Subandrio mengungkapkan, Suto Mangunjoyo adalah sesepuh yang menjadi cikal bakal terbukanya hutan, yang kelak kemudian menjadi Desa Banyumanis. Suto Mangunjoyo disinyalir salah satu tokoh yang memiliki kedekatan dengan Ratu Kalinyamat.

”Versi cerita lama, Mbah Suto ini bawahan Ratu Kalinyamat,” jelas Subandrio.

Oleh Ratu Kalinyamat, Mbah Suto diberikan kewenangan untuk membuka kehidupan di Banyumanis. Setelah wilayah Banyumanis dihuni banyak orang, kemudian Mbah Suto menginisiasi untuk menjalankan tradisi Jembul sebagai pengingat kepada perjuangan Ratu Kalinyamat.

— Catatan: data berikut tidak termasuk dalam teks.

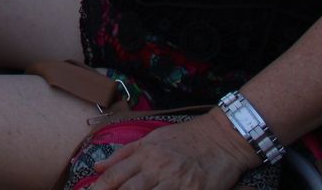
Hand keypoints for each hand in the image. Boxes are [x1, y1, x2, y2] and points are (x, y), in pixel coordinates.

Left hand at [90, 110, 256, 189]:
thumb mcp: (152, 139)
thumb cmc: (186, 138)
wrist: (223, 137)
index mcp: (145, 154)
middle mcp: (158, 168)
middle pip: (128, 189)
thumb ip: (124, 154)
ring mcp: (177, 182)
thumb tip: (98, 167)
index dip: (98, 189)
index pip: (115, 176)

Lambat laun, masyarakat menjadikan tradisi itu sebagai puncak acara sedekah bumi. Ada berbagai acara yang digelar. Yang paling sakral selain arak-arakan Jembul, yaitu arak-arakan pusaka berupa tombak milik Mbah Suto.


Saat arak-arakan Jembul, masyarakat berbondong-bondong membawa hasil bumi mereka. Mereka menari-menari penuh kegembiraan dan persatuan.


”Tradisi ini sebagai ungkapan syukur dan melestarikan nilai-nilai yang diwariskan leluhur,” pungkasnya.